What is needed => Format every line of the data below as a numbered list, omitting any blank lines.

Data supplied =>
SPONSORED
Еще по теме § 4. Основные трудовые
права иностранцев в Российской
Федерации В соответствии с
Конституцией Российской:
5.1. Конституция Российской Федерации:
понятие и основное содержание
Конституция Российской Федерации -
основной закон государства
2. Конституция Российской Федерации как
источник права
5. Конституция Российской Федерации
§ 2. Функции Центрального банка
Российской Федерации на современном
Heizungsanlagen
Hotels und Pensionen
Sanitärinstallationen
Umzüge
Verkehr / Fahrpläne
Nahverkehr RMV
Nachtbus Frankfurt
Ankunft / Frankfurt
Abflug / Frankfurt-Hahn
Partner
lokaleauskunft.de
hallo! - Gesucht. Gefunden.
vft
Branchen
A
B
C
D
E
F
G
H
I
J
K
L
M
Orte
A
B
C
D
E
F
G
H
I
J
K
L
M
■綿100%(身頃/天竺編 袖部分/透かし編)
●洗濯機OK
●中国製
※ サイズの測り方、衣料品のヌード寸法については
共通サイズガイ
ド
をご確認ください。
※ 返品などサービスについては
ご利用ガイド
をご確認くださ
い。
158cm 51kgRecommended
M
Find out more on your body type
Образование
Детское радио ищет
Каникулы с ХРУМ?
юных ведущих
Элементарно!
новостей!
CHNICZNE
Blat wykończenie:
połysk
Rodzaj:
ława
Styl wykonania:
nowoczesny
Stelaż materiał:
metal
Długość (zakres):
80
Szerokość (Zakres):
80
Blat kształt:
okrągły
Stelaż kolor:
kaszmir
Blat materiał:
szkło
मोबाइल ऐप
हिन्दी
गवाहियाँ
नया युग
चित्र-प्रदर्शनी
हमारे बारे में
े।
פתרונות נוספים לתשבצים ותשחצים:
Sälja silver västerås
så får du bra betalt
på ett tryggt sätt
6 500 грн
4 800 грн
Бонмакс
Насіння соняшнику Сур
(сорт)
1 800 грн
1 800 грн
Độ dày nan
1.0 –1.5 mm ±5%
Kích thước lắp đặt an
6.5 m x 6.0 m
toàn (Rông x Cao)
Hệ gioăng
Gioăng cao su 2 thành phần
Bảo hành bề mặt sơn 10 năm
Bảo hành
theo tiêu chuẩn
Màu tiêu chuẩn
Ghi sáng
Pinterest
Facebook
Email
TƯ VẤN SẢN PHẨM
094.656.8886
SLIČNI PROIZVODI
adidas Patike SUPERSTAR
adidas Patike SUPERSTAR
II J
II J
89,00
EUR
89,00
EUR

Answer =>
1. SPONSORED
2. Еще по теме § 4. Основные трудовые
3. права иностранцев в Российской
4. Федерации В соответствии с
5. Конституцией Российской:
6. 5.1. Конституция Российской Федерации:
7. понятие и основное содержание
8. Конституция Российской Федерации -
9. основной закон государства
10. 2. Конституция Российской Федерации как
11. источник права
12. 5. Конституция Российской Федерации
13. § 2. Функции Центрального банка
14. Российской Федерации на современном
15. Heizungsanlagen
16. Hotels und Pensionen
17. Sanitärinstallationen
18. Umzüge
19. Verkehr / Fahrpläne
20. Nahverkehr RMV
21. Nachtbus Frankfurt
22. Ankunft / Frankfurt
23. Abflug / Frankfurt-Hahn
24. Partner
25. lokaleauskunft.de
26. hallo! - Gesucht. Gefunden.
27. vft
28. Branchen
29. A
30. B
31. C
32. D
33. E
34. F
35. G
36. H
37. I
38. J
39. K
40. L
41. M
42. Orte
43. A
44. B
45. C
46. D
47. E
48. F
49. G
50. H
51. I
52. J
53. K
54. L
55. M
56. ■綿100%(身頃/天竺編 袖部分/透かし編)
57. ●洗濯機OK
58. ●中国製
59. ※ サイズの測り方、衣料品のヌード寸法については
60. 共通サイズガイ
61. ド
62. をご確認ください。
63. ※ 返品などサービスについては
64. ご利用ガイド
65. をご確認くださ
66. い。
67. 158cm 51kgRecommended
68. M
69. Find out more on your body type
70. Образование
71. Детское радио ищет
72. Каникулы с ХРУМ?
73. юных ведущих
74. Элементарно!
75. новостей!
76. CHNICZNE
77. Blat wykończenie:
78. połysk
79. Rodzaj:
80. ława
81. Styl wykonania:
82. nowoczesny
83. Stelaż materiał:
84. metal
85. Długość (zakres):
86. 80
87. Szerokość (Zakres):
88. 80
89. Blat kształt:
90. okrągły
91. Stelaż kolor:
92. kaszmir
93. Blat materiał:
94. szkło
95. मोबाइल ऐप
96. हिन्दी
97. गवाहियाँ
98. नया युग
99. चित्र-प्रदर्शनी
100. हमारे बारे में
101. े।
102. פתרונות נוספים לתשבצים ותשחצים:
103. Sälja silver västerås
104. så får du bra betalt
105. på ett tryggt sätt
106. 6 500 грн
107. 4 800 грн
108. Бонмакс
109. Насіння соняшнику Сур
110. (сорт)
111. 1 800 грн
112. 1 800 грн
113. Độ dày nan
114. 1.0 –1.5 mm ±5%
115. Kích thước lắp đặt an
116. 6.5 m x 6.0 m
117. toàn (Rông x Cao)
118. Hệ gioăng
119. Gioăng cao su 2 thành phần
120. Bảo hành bề mặt sơn 10 năm
121. Bảo hành
122. theo tiêu chuẩn
123. Màu tiêu chuẩn
124. Ghi sáng
125. Pinterest
126. Facebook
127. Email
128. TƯ VẤN SẢN PHẨM
129. 094.656.8886
130. SLIČNI PROIZVODI
131. adidas Patike SUPERSTAR
132. adidas Patike SUPERSTAR
133. II J
134. II J
135. 89,00
136. EUR
137. 89,00
138. EUR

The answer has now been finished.